● Aim of the task
Keep only those lines of the records that include the string "weight".

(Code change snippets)
----------

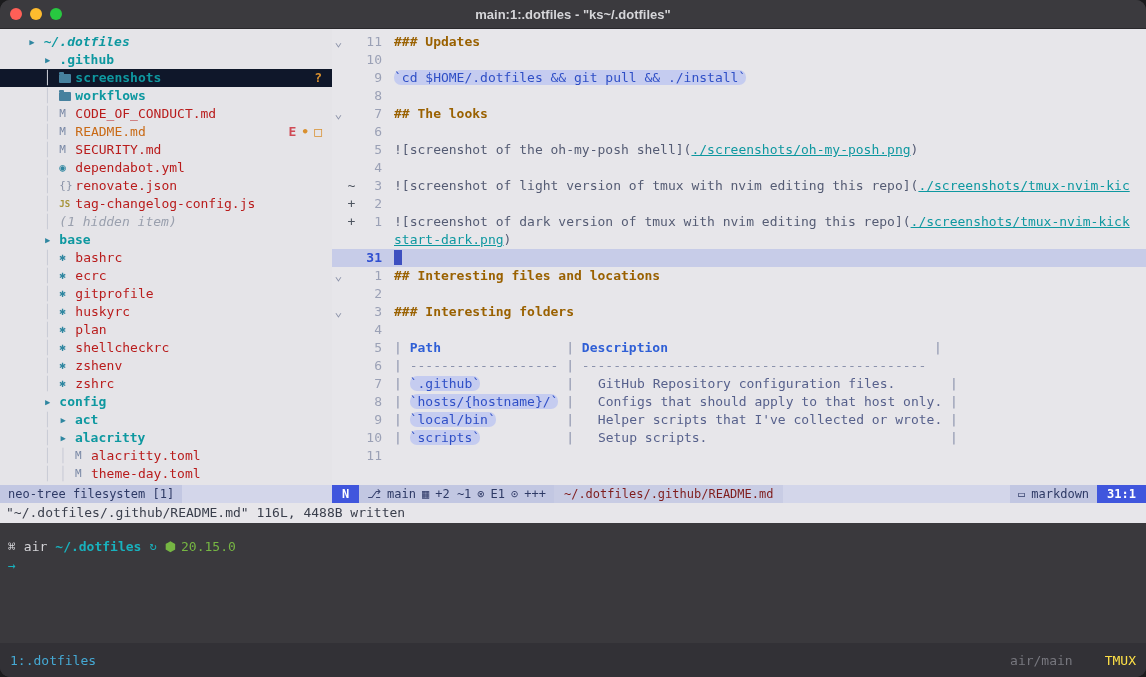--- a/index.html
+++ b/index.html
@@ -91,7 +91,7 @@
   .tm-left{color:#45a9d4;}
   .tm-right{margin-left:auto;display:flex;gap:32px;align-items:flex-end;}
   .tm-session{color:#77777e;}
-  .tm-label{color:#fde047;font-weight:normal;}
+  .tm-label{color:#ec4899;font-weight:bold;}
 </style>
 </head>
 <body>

----------

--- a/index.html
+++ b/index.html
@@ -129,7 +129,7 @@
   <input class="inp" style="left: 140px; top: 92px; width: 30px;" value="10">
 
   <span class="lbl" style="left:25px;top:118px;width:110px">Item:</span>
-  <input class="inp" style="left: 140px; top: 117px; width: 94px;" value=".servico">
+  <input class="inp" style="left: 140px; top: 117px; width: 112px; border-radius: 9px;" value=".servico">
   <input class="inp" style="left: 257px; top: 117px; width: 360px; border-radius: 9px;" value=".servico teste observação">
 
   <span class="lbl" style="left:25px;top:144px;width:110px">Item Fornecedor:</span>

----------

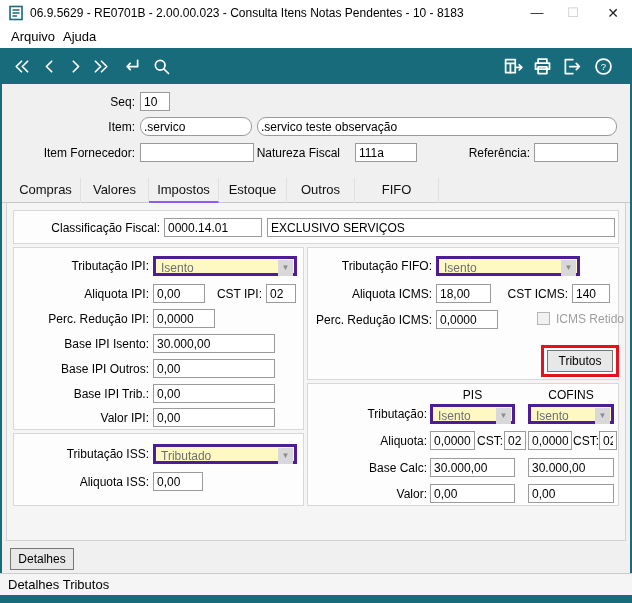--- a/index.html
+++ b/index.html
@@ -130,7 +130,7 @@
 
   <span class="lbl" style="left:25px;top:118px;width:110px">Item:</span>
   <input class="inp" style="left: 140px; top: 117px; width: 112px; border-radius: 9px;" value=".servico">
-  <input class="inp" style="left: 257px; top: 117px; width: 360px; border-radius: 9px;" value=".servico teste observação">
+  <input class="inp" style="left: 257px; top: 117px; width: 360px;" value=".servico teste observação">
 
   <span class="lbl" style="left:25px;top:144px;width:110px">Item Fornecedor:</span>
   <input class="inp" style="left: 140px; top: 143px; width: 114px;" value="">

----------

● Worked solution
-  .tm-label{color:#fde047;font-weight:normal;}
+  .tm-label{color:#ec4899;font-weight:bold;}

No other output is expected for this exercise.